Rodney caught up to Sam. He bent over, hands on his knees, and gulped in air.
“How’s he doing?” he wheezed.
“He’s fine,” Sam said and tilted Henry’s head from side to side. “No one got hurt. I think we’re OK. Now we just have to haul him back to the lab before anyone notices. Take that side.”
They each grabbed an arm and hoisted him off the ground. When Henry was vertical, they slung his arms over their shoulders, as if he were a passed-out drunk, and carried him back toward Boylston, his toes scraping on the pavement.
“I think he was about to pop that old woman’s head,” Sam said, giggling with nervous relief.
“I saw that,” Rodney said. “That bandshell was about to get pretty messy. Boston Massacre Part Two. With robots.”
“That was too close. Thank God he won’t remember any of this.”
Lane Splitting
The instructions are clear. The package needs to arrive at 1402 Mellon Street between 5:28 p.m. and 5:32 p.m. No earlier. No later. Because of this strange requirement, Tyler is being paid twice his normal fare, which is the only reason he’d accepted a delivery to such a dead part of town.
He guns his bike south down I-76, the electric motor’s whine climbing to the pitch of a dentist’s drill. The skyscrapers of downtown Detroit fall away behind him. The empty houses and derelict churches on the freeway embankments above him smear into a gray blur. His heart pumps harder as the acceleration pulls the blood away from his brain.
Tyler had never planned to become a courier, but this kinetic thrill is hard to beat. Like lightning in his veins.
>
*
Tyler exits at Schaefer Road, in the shadow of an abandoned petroleum refinery, and steers onto the shoulder beside the lane of cars that also are leaving the interstate. The fact that any cars at all are on the ramp strikes him as odd since no one able to afford the legally required autonomous vehicles would have any business in this part of town. An accident, no doubt caused by someone with an illegal, human-controlled set of wheels, must be choking off the expressway ahead. So now all the cars’ connected brains are rerouting them off the freeway to bypass it. And they’re all in Tyler’s way.
“Time?” Tyler barks into his helmet.
The digits 5:30 glow on the inside of his visor, then fade.
“Crap.”
He slows to the pace of the car next to him and shadows it through the intersection. Traffic whizzes by a perfect, regulation eighteen inches ahead of and behind the vehicle.

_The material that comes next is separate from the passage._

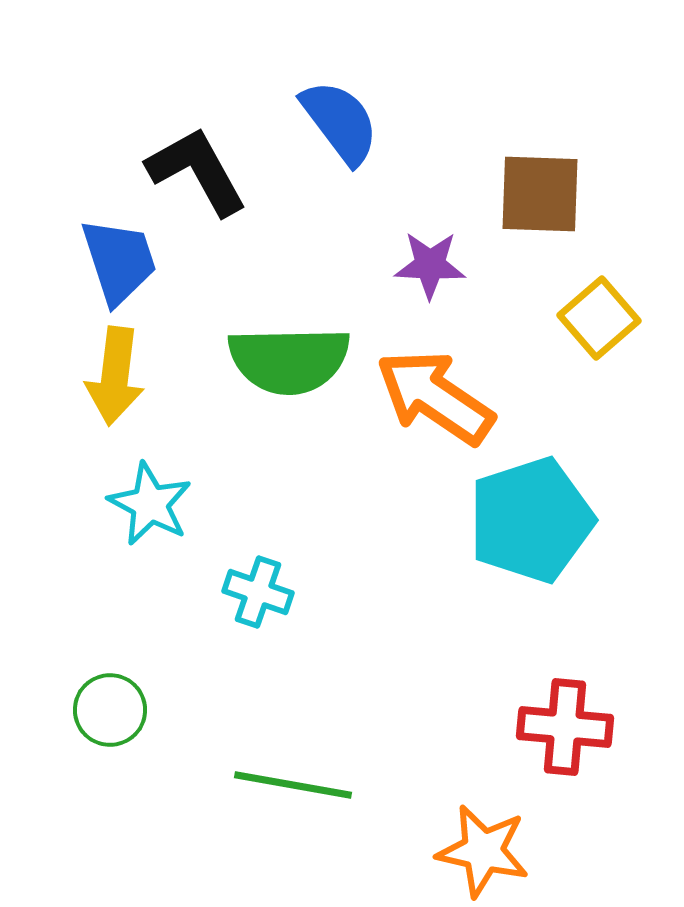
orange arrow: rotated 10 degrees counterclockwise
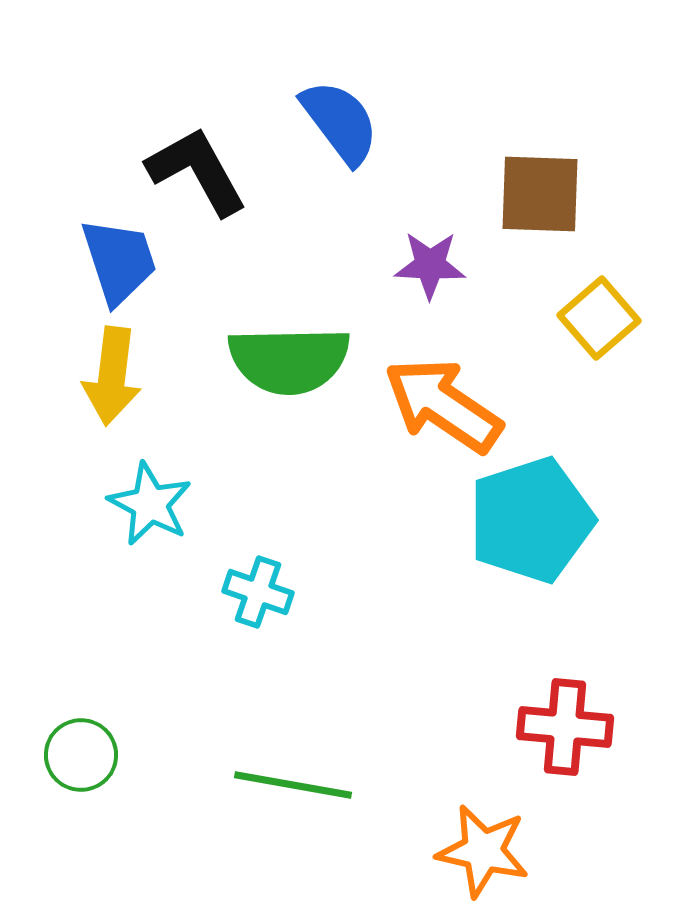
yellow arrow: moved 3 px left
orange arrow: moved 8 px right, 8 px down
green circle: moved 29 px left, 45 px down
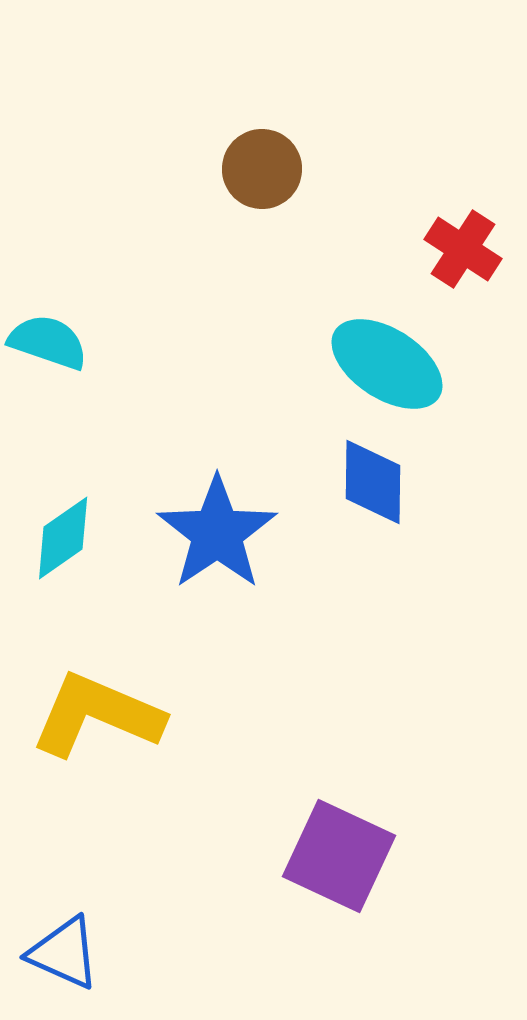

Through the window, Tyler sees its sole occupant splayed out in the backseat, tie loosened, eyes closed, mouth open and drooling onto his own shoulder.
Tyler passes the intersection, breaks off from the car, and turns down a vacant side street. His fat, sticky racing wheels grip the asphalt as he swerves around potholes and cracks big enough to swallow his bike.
“Map.”
A grid appears inside his visor. A bright blue square marks his destination, and a blinking red dot indicates his current location. He’s close now, but his route weaves through a tangle of long-abandoned industrial backstreets. Hollowed-out muffler and oil-change shops line his path, their cinder-block walls covered in graffiti and pockmarked with bullet holes. The pavement is rubble. In this part of the city, he’d be better off on a dirt bike.
“Time.”
5:31
“Seconds, too, please. And leave it up.”
5:31:16, 5:31:17, 5:31:18
It’s maddening not to be able to gather any speed, and he’ll never make it in time. Who needs a package delivered within a four-minute window anyway? Hopefully, the package isn’t some Nativist bomb disguised as a shipment to the Zambrano cartel. Or vice versa. Crap like that has been happening more and more lately. So much so that Tyler’s delivery company recently bought a new package scanner that should be able to detect any kind of explosive. Still, international crime syndicates are always going to be one step ahead of small-time illegal courier services.